ACQUA ALL'ARSENICO: SENTENZA RIVOLUZIONARIA CONDANNA IL MINISTERO DELL'AMBIENTE E DELLA SALUTE A PAGARE 200.000 EURO AI RICORRENTI COSTRETTI A BERE ACQUA AVVELENATA PER LO STRESS E IL DANNO ALLA VITA DI RELAZIONE!!
UN PRINCIPIO RIVOLUZIONARIO CHE APRE LA STRADA AI RISARCIMENTI PER IL DEGRADO URBANO E L'INQUINAMENTO DELL'ARIA IN TUTTE LE GRANDI CITTA'
ORA SI AVVIA UN NUOVO MEGA RICORSO DI UN MILIONE DI UTENTI CHE SOLO NEL LAZIO BEVONO ANCORA ACQUA AVVELENATA E CHE COSTRINGERA' GLI ATO A ABBASSARE LE TARIFFE E CHIEDERA' UN RISARCIMENTO PIU' CONSISTENTE DI ALMENO 1500 EURO A UTENTE
SECONDO IL TAR BERE ACQUA ALL'ARSENICO PUO' PRODURRE TUMORI AL FEGATO, CISTIFELLEA E PELLE E MALATTIE CARDIOVASCOLARI
IL CODACONS DIFFIDA DI URGENZA I MINISTRI DELLA SALUTE E DELL'AMBIENTE A CHIUDERE I RUBINETTI IN TUTTI I COMUNI DOVE IL LIMITE E' SUPERATO
Clamorosa sentenza del TAR del Lazio condanna i ministeri a risarcire gli utenti dell'acqua di varie regioni (Lazio, Toscana, Trentino Alto Adige, Lombardia, Umbria) con almeno 100 euro a cittadino. La sentenza apre una strada di incredibile valore, affermando che fornire servizi insufficienti o difettosi o inquinati determina la responsabilità della pubblica amministrazione per danno alla vita di relazione, stress, rischio di danno alla salute. Ora questa strada sarà percorsa anche per chiedere i danni da inquinamento dell'aria e da degrado sia a Napoli che a Roma e nelle altre grandi città in cui la vivibilità è fortemente pregiudicata dal degrado ambientale.

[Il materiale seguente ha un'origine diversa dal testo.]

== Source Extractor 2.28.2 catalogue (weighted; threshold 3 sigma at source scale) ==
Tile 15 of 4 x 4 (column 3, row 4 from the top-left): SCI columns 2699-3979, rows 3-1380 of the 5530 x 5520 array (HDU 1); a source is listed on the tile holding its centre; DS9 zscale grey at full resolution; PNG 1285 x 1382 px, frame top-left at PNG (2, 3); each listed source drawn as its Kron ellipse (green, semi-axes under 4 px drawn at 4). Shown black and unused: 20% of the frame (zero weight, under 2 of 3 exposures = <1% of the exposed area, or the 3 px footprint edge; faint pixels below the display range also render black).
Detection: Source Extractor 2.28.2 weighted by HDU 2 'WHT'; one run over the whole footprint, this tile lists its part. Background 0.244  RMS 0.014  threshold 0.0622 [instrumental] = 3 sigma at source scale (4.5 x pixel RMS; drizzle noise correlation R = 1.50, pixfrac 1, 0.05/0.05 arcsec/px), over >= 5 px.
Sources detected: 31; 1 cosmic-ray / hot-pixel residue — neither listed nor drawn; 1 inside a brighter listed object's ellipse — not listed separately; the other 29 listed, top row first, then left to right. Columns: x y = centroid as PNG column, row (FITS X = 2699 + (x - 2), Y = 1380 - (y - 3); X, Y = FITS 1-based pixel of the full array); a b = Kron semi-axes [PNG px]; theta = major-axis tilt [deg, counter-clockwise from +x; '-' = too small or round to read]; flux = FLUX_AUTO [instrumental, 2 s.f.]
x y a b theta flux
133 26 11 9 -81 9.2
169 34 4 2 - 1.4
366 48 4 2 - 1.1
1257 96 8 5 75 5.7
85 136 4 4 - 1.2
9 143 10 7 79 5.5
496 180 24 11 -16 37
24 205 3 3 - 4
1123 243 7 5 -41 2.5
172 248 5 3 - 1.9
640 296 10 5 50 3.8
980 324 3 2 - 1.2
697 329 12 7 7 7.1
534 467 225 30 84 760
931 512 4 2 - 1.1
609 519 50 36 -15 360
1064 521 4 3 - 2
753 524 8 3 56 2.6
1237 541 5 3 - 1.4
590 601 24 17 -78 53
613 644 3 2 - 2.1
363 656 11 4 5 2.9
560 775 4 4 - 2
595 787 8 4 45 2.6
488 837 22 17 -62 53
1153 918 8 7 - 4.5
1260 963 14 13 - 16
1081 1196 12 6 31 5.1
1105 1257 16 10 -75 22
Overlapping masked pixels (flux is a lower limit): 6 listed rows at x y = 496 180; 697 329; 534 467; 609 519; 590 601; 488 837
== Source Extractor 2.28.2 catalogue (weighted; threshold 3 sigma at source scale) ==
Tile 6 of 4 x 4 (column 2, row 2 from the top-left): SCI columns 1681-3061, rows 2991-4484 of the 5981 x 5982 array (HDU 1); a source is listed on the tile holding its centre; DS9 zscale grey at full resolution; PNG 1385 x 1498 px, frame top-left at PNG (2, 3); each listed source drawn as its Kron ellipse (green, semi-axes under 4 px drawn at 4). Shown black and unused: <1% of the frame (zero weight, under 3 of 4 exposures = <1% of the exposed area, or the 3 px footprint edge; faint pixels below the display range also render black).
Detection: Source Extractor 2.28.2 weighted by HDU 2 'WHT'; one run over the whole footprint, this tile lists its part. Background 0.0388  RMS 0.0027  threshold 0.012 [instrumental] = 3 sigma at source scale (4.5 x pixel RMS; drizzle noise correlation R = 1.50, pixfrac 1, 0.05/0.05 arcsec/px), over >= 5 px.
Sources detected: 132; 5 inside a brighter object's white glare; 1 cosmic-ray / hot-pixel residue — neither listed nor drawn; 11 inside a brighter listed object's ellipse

"Si tratta di una vittoria importantissima - ha dichiarato il presidente del CODACONS Carlo Rienzi - perchè pone termine alla impunità di regioni e ministeri che per non spendere i soldi stanziati o non sapendoli spendere hanno tenuto la popolazione in condizioni di degrado e di rischio di avvelenamento da arsenico. Ora i singoli presidenti delle regioni e i singoli Ministri dell'Ambiente e della Salute succedutisi negli ultimi anni, quando promettevano all'Europa bonifiche delle falde in cambio di aumento dei limiti di presenza del metallo velenoso nelle acque, dovranno essere perseguiti dalla Corte dei Conti per rimborsare l'erario dei soldi che dovranno risarcire agli utenti'.
Oltre 2000 i cittadini che avranno diritto al rimborso del danno di 100 euro a testa ma saranno decine di migliaia quelli che nel prossimo ricorso che partirà tra poche settimane chiederanno almeno 1.500 euro a testa. Nel prossimo ricorso al quale si può già aderire seguendo le istruzioni sul sito www.codacons.it , si agirà - come indica il TAR nella clamorosa sentenza - anche contro gli ATO di appartenenza per chiedere un ribasso immediato delle tariffe a la restituzione di quelle versate per avere in cambio acqua avvelenata.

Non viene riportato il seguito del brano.